7.9.1935
Von der Höhe herab gehört, klingt das Magenkrachen, das gegenwärtig durch Deutschland geht, ein bißchen nach Gewitterdonner. Begreiflich, daß man da gegen die materialistischen Untermenschen, die durchaus fressen wollen, zu Felde ziehen muß. Gestern war es Chefredakteur Schwarz von Berg vom "Angriff", der zum Angriff gegen die begehrlichen Meckerer vorging. "Wer allzusehr an den Magen denkt", sagt Herr von Berg, "der muß leicht in den Verdacht kommen, ein Marxist zu sein."
So wird der Magen als marxistische Einrichtung enthüllt und hinzugefügt: "In einer Zeit größter Umstellung (offenbar der auf's Hungern), kann auch der klügste Kopf nicht jede Menge Eier, jedes Dutzend Schweinepfötchen, jede Schüssel Apfelmus genau vorausberechnen. Wir haben uns mit nüchternem Verstand über die allgemeine Lage klar zu werden und in die Gedankengänge des Führers hineinzufinden, vor und nach der Mahlzeit." So sieht sie jetzt aus die Mahlzeit.

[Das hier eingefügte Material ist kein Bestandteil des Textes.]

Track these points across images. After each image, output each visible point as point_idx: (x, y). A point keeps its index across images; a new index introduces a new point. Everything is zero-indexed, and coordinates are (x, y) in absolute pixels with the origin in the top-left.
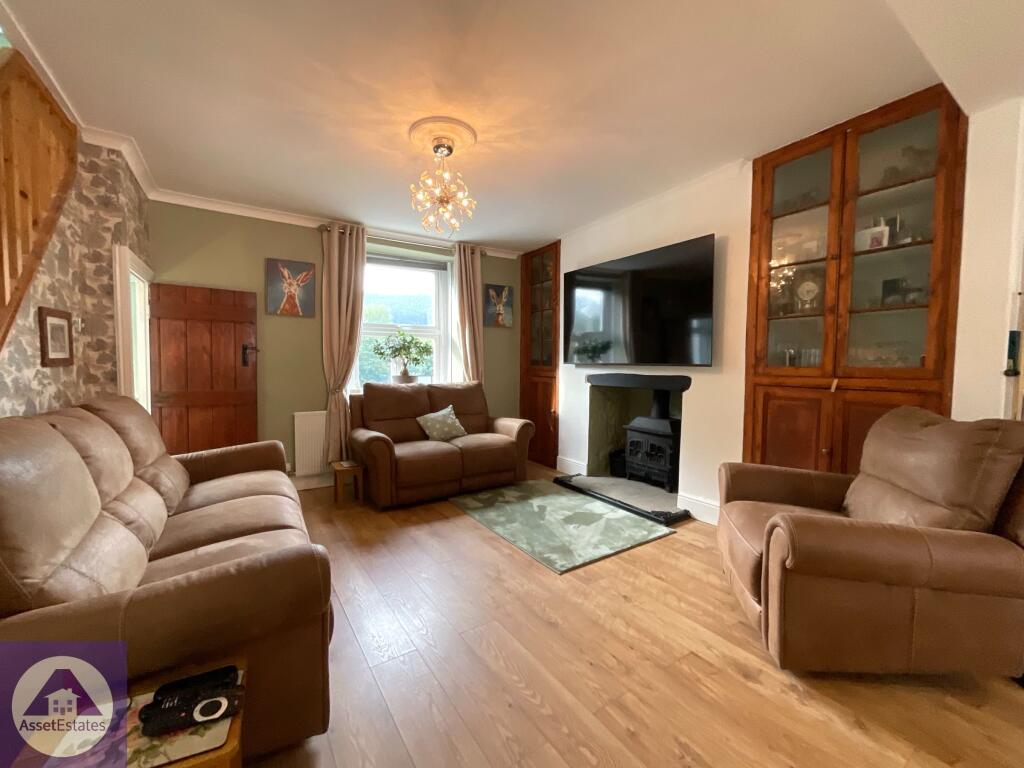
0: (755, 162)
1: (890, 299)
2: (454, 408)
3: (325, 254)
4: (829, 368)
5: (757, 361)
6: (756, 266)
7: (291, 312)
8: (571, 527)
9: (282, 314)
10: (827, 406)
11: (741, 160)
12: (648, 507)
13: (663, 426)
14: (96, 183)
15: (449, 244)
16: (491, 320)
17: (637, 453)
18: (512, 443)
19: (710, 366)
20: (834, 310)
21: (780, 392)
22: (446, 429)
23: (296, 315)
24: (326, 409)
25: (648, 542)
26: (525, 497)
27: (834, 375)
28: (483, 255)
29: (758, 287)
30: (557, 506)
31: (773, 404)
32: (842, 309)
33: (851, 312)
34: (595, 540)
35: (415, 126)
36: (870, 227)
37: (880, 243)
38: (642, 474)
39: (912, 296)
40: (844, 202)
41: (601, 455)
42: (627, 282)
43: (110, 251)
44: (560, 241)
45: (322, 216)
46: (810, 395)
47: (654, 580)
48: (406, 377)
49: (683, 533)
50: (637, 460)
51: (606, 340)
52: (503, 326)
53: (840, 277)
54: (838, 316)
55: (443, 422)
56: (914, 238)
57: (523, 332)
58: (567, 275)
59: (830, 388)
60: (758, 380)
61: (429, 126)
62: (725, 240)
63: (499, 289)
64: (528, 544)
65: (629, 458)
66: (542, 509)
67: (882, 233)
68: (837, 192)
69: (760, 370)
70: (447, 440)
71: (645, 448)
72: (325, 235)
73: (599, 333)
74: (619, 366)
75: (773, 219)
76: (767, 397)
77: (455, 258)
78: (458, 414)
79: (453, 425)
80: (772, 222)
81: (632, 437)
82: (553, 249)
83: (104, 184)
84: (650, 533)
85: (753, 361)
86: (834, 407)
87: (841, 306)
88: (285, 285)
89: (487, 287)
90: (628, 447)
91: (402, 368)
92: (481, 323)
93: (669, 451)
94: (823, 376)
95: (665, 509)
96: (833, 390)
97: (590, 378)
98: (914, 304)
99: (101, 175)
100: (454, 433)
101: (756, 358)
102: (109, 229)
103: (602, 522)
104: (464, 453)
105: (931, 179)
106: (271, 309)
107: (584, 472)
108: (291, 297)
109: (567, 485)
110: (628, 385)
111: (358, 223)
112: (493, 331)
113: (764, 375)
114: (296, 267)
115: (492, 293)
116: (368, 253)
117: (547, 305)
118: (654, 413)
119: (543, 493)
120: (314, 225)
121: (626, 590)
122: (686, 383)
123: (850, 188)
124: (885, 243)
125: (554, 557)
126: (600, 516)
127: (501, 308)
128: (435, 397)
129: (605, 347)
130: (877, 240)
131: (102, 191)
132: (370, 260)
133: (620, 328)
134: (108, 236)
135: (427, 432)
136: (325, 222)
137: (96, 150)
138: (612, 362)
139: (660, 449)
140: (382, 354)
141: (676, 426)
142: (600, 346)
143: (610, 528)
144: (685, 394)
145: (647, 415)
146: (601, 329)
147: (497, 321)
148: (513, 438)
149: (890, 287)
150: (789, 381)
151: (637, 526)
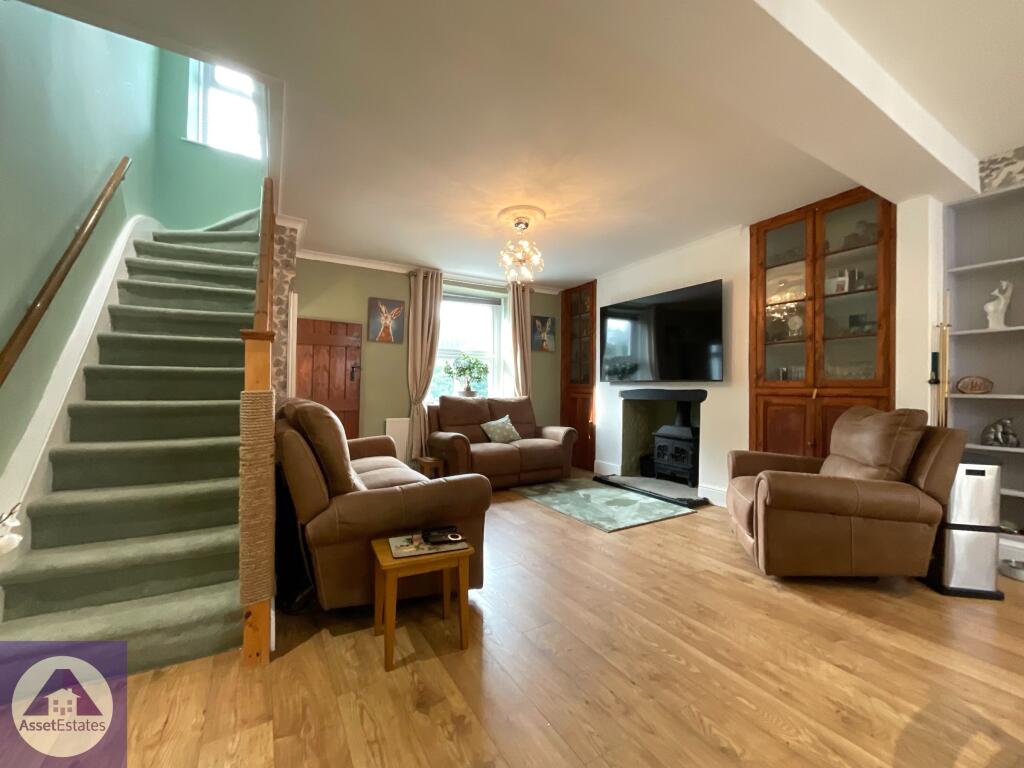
0: (752, 227)
1: (853, 330)
2: (510, 417)
3: (412, 294)
4: (811, 380)
5: (757, 376)
6: (754, 303)
7: (386, 340)
8: (613, 508)
9: (379, 341)
10: (811, 410)
11: (740, 226)
12: (674, 495)
13: (686, 432)
14: (282, 251)
15: (504, 284)
16: (537, 346)
17: (664, 454)
18: (560, 446)
19: (721, 381)
20: (812, 337)
21: (775, 400)
22: (505, 434)
23: (389, 342)
24: (409, 416)
25: (674, 517)
26: (573, 488)
27: (814, 386)
28: (532, 292)
29: (757, 319)
30: (600, 495)
31: (771, 409)
32: (818, 337)
33: (824, 339)
34: (633, 514)
35: (504, 211)
36: (835, 277)
37: (843, 289)
38: (668, 472)
39: (867, 328)
40: (817, 259)
41: (633, 459)
42: (652, 314)
43: (287, 297)
44: (596, 281)
45: (411, 264)
46: (799, 401)
47: (679, 537)
48: (469, 392)
49: (703, 513)
50: (664, 462)
51: (634, 362)
52: (547, 351)
53: (815, 313)
54: (815, 342)
55: (503, 428)
56: (866, 285)
57: (563, 356)
58: (602, 309)
59: (811, 396)
60: (759, 391)
61: (516, 211)
62: (731, 284)
63: (544, 320)
64: (581, 515)
65: (657, 460)
66: (587, 498)
67: (844, 282)
68: (810, 253)
69: (760, 383)
70: (507, 443)
71: (671, 450)
72: (412, 279)
73: (628, 357)
74: (645, 384)
75: (766, 269)
76: (767, 405)
77: (509, 295)
78: (513, 422)
79: (510, 431)
80: (765, 271)
81: (659, 442)
82: (590, 287)
83: (286, 252)
84: (676, 511)
85: (755, 376)
86: (816, 409)
87: (817, 335)
88: (383, 318)
89: (534, 318)
90: (656, 452)
91: (465, 385)
92: (530, 348)
93: (691, 453)
94: (806, 387)
95: (688, 497)
96: (814, 397)
97: (623, 394)
98: (869, 334)
99: (285, 246)
100: (511, 437)
101: (757, 373)
102: (287, 282)
103: (637, 505)
104: (522, 451)
105: (875, 247)
106: (371, 336)
107: (619, 473)
108: (387, 328)
109: (604, 481)
110: (655, 398)
111: (437, 269)
112: (540, 355)
113: (763, 387)
114: (391, 304)
115: (538, 323)
116: (445, 292)
117: (585, 334)
118: (677, 423)
119: (585, 487)
120: (403, 271)
121: (660, 541)
122: (702, 395)
123: (820, 250)
124: (846, 289)
125: (602, 523)
126: (635, 502)
127: (545, 336)
128: (495, 409)
129: (634, 369)
130: (840, 286)
131: (285, 256)
132: (446, 298)
133: (646, 352)
134: (287, 287)
135: (490, 435)
136: (412, 269)
137: (283, 229)
138: (639, 379)
139: (683, 451)
140: (450, 373)
141: (696, 432)
142: (628, 368)
143: (642, 509)
144: (703, 405)
145: (672, 424)
146: (629, 354)
147: (542, 347)
148: (560, 442)
149: (855, 321)
150: (782, 392)
151: (666, 507)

Vorspeise: Gedanken an den Führer. Hauptgericht: infolge mangelnder Vorausberechnung nicht vorhandener Schweinepfötchen mit Pellkartoffeln. Dessert: Gedanken an den Führer. Bis auch die Pellkartoffeln wegbleiben und der in marxistischem Verdacht stehende Untermensch sich über die allgemeine Lage nicht nur mit nüchternem Verstand, sondern auch mit nüchternem Magen klar werden kann. Es ist aber anzunehmen, daß bereits weitgehendste Klarheit herrscht und nicht einmal der Berg, der im "Angriff" schreibt, noch den Ausblick auf die allgemeine Misere verdecken kann.